Ku-ring-gai is Australia’s second oldest national park but if you’re not from Sydney’s northernmost suburbs chances are you’ve never been there. It has about 800 recorded sites of indigenous habitation, up to the 1960s, comprising a mix of ancient grinding grooves, rock engravings, middens and ceremonial and burial sites, some of which can be seen only from the water.
Many sites, particularly those on rocks and sandstone cliffs, have been desecrated and vandalised, says McLeod, including by a certain “Rose” in the early 20s who had a penchant for scrawling gems such as: “Rose was here, 1921”.
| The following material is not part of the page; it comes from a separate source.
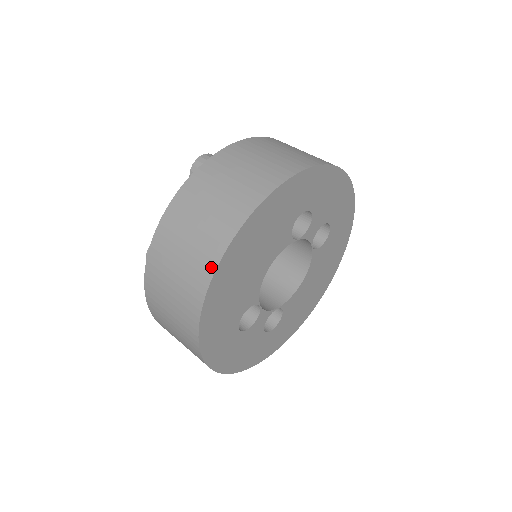
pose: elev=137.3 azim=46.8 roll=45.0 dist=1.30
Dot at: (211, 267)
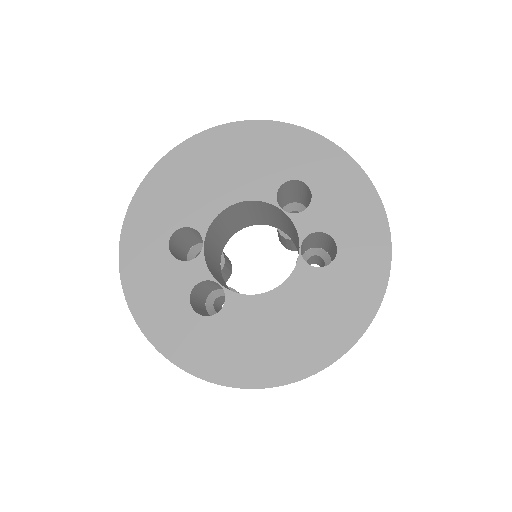
Dot at: (190, 140)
McLeod has a thoroughly modern take on all of this, his humour at once self-deprecating and with a dig at white culture. He recounts how his son, an art teacher, visited the Louvre in Paris and later told his father: “With all its alarms, barriers, security guards, glass shields and everything, I couldn’t see the artworks, and they’re only 400 years old. Ours are thousands of years old and they’re totally unprotected.”
Aside from the beauty and serenity of floating past such majestic landscapes, the tour is a life lesson. More than an exploration of Aboriginal culture and how it’s being preserved, Wilderness Explorer provides real food for thought.
Karen Halabi was a guest of Sydney Outback.